Ukraine's Deputy Minister of Information Policy Tetyana Popova has announced her resignation, citing what she described as attacks on journalists and freedom of speech.
"I am resigning. I don't agree with attacks on journalists and attacks on freedom of speech by political organizations and individual political officials. I can't tolerate the absence of a proper reaction to that kind of attacks," she wrote in a Facebook posting on August 3.
"As a protest, I am leaving the government, but will continue fighting for the Maidan ideas, for freedom and democracy as a citizen and a volunteer. I'll continue fighting for everything our patriots are fighting for at the front line," she said.
In a later interview with RFE/RL's Ukrainian Service, Popova linked her resignation to the massive disclosure of journalists' personal data -- including her own -- by a website called Myrotvorets (Peacekeeper) in May.
The website's creators claimed the 4,500 targeted journalists had collaborated with Russia-backed separatists in the east of the country.
The website went down a few days after publishing the disclosure, but was back online a few weeks later.
The publishing of the journalists' personal details, including phone numbers and e-mail addresses, was widely criticized in Ukraine and abroad, with the G7 saying it "contravenes the spirit and the letter of Ukrainian law."
Many of the listed journalists said they have received threatening letters and phone calls.
In her interview with RFE/RL, Popova said she grew disillusioned with what she felt was a failure by authorities to take action against Myrotvorets.

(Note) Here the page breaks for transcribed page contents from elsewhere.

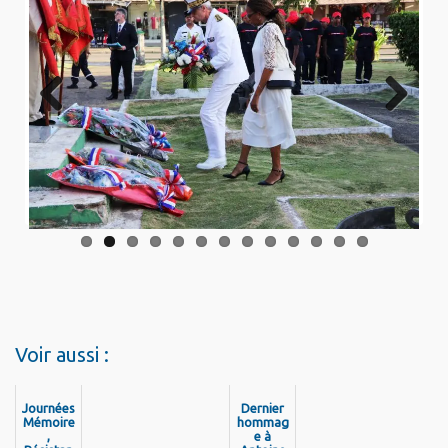
Previo
Next
us
Voir aussi :
Journées
Dernier
Mémoire
hommag
,
e à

"I went to a police investigator once and he asked what is really the problem with the publication of the list of journalists, if journalists have the right to publish data from the Panama Papers," Popova said, referring to the trove of leaked documents that uncovered secretive financial dealings of officials and businesspeople across the globe, including some in Ukraine, including President Petro Poroshenko.
Poroshenko did voice support for the journalists over the disclosure scandal, and the Ukrainian Security Service have promised to look into the matter.

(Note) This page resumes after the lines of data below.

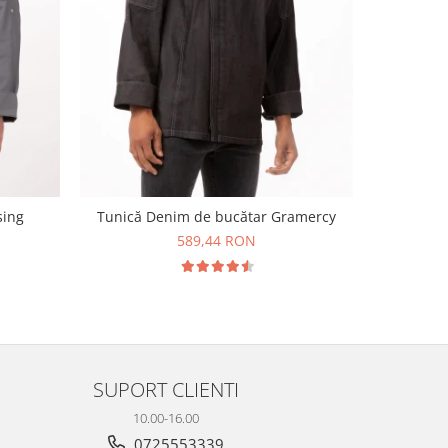
sing
Tunică Denim de bucătar Gramercy
Tunica d
589,44 RON
SUPORT CLIENTI
10.00-16.00
0725553339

However, other Ukrainian officials have voiced support for Myrotvorets, most prominently among them Anton Herashchenko, an Interior Ministry adviser and member of parliament, who is believed by some to have played a role in instigating the publication.
Popova said Herashchenko and other leading members of the Peoples' Front faction had demanded her resignation.
"I have resigned. If I remained in the government, then I support this," Popova told RFE/RL. "I cannot in that case remain in government. I come from the media business, I know that I will still work with the journalists and my reputation -- that's all I have."